Çavuşoğlu, İsrail’le, ortak çıkarlar ve karşılıklı hassasiyetlere hürmet çerçevesinde bir işbirliği hedeflediklerini vurgulayarak, “Büyükelçilerimizi karşılıklı olarak yine atadık. Üst seviye ziyaretler gerçekleşiyor. Münasebetlerimizin kıymetli bir ögesi, elbette Filistinli kardeşlerimizin hakları ile Kudüs’ün statüsü. Yeni kurulacak hükumetle de süreci bu temelde ilerletmeye hazırız” dedi.
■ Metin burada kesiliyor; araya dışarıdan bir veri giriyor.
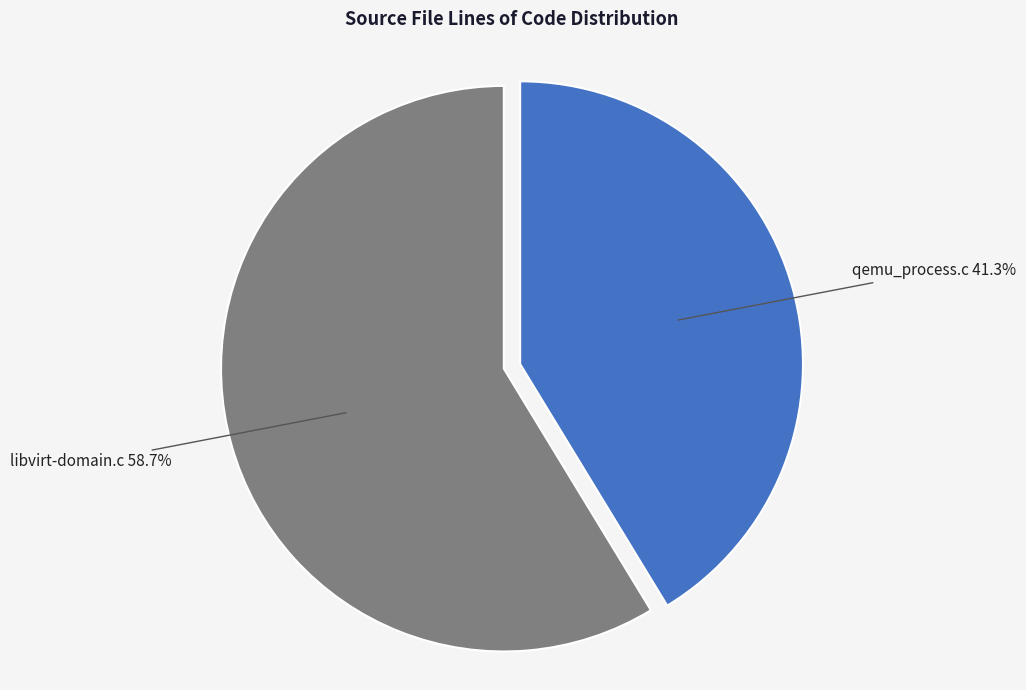

Rank the categories by value from highest to lowest.

libvirt-domain.c, qemu_process.c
Çavuşoğlu, Suriye’de, 4 stratejik amaç temelinde prensipli hallerini koruduklarını vurgulayarak, “Ülkenin birliğinin ve toprak bütünlüğünün korunması, siyasi tahlil temelinde kalıcı istikrara kavuşturulması, terörün hudutlarımızdan sökülüp atılması, Suriyelilerin ülkelerine inançlı halde geri dönmesi. İstikrarı sağlamaya yönelik uğraşlarımız sayesinde yaklaşık 530 bin Suriyeli geri döndü. İstihbarat kurumları ortasındaki mevcut temasların diplomatik seviyeye çıkarılmasına uygun ortam oluşursa, bunu da değerlendiririz” tabirlerini kullandı.
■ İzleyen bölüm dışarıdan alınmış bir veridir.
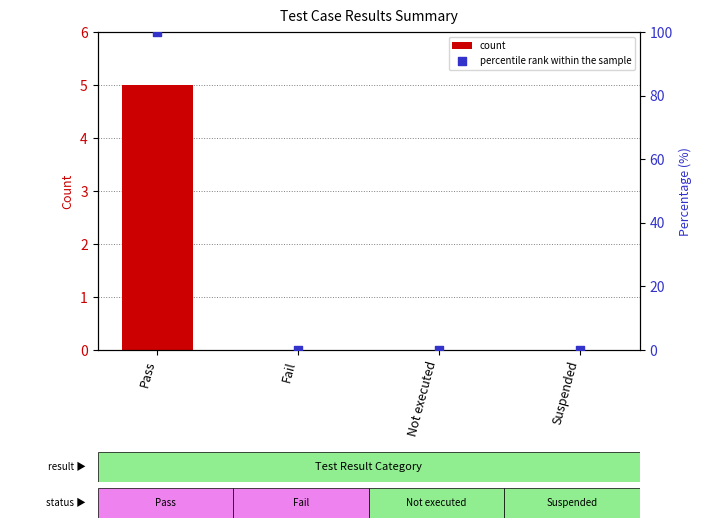

What are all the series names shown in the legend?

count, percentile rank within the sample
‘İHLAL TEŞEBBÜSLERİNİ ENGELLEDİK’
Bakan Çavuşoğlu, Ege ve Doğu Akdeniz’de ülkenin ve KKTC’nin hak ve çıkarlarını kararlılıkla koruduklarını belirterek, “Gayri askeri statüdeki adaların silahlandırılması konusundaki diplomatik ve tüzel adımlarımıza devam ettik. Son 1 yılda BM’ye gönderdiğimiz ek iki mektup Yunanistan’ın istikrarını bozdu. Doğu Akdeniz’de BM’ye bildirdiğimiz kıta sahanlığımıza yönelik Rum/Yunan ikilisinin son 2 yıldaki 9 ihlal teşebbüsünü alanda ve masada engelledik. Ulusal davamız Kıbrıs sorununda bir dönüm noktasındayız. KKTC Hükümeti’yle birlikte hükümran eşitlik ve eşit memleketler arası statü temelinde 2 devletli tahlili savunmayı sürdüreceğiz. Maraş açılımı ve KKTC’nin yaptığı son teklifler üzere somut adımlara dayanağımız sürecek” dedi.
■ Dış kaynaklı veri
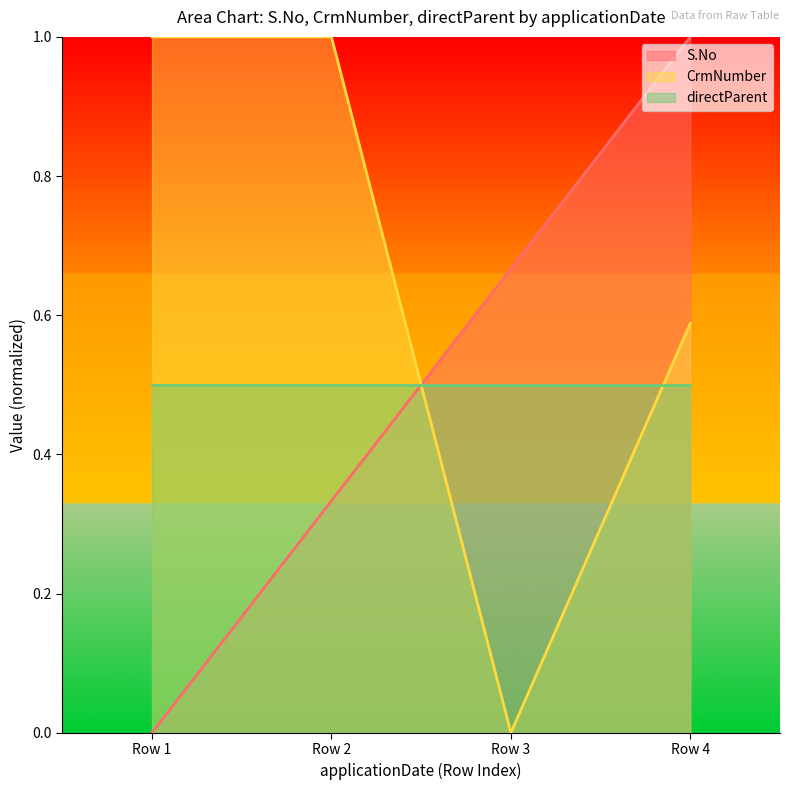

What is the greatest value displayed?

1.0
‘AB ÜYELİĞİ AMACIMIZA BAĞLIYIZ’
Bakan Çavuşoğlu, NATO üyeliğinin 70’inci yıl dönümü olan 2022’nin ittifak için de kıymetli bir dönüm noktası olduğunu kaydederek, “Gelecek 10 yıla dair Stratejik Konsept’te terörün temel tehdit olarak kayda geçirilmesini sağladık. Savaşla birlikte NATO üyeliğine başvuran İsveç ve Finlandiya’yla imzaladığımız Üçlü Muhtıra terörle gayret önceliklerimizin kayda geçirilmesi açısından kıymetli bir kazanım oldu. PKK’nın yanı sıra PYD-YPG ve FETÖ’nün birinci defa yer aldığı bu metne Başkanlar Bildirisi’nde de atıf yapıldı. Üçlü Mekanizma’yla uygulamaları takip ediyoruz. Bugün Ankara’da olan yeni İsveç Başbakanı’yla Sayın Cumhurbaşkanımız bu konuları ele alacak. Türkiye-AB münasebetlerini daha olumlu bir gündeme taşıdık. AB üyeliği gayemize bağlıyız. Avrupa’nın bu güç gününde Türkiye’ye gereksinimi var. Türkiye’nin memleketler arası alandaki aktif liderliği Avrupa için de bir kazanım olacak. Ağustos’ta Büyükelçiler Konferansında vurguladığımız ‘Türkiye Avrupa’dır’ sözü bu yönelimi özetliyor. Rum-Yunan taleplerine teslim olan AB’nin artık stratejik bir bakış açısı kazanması gerekiyor” diye konuştu.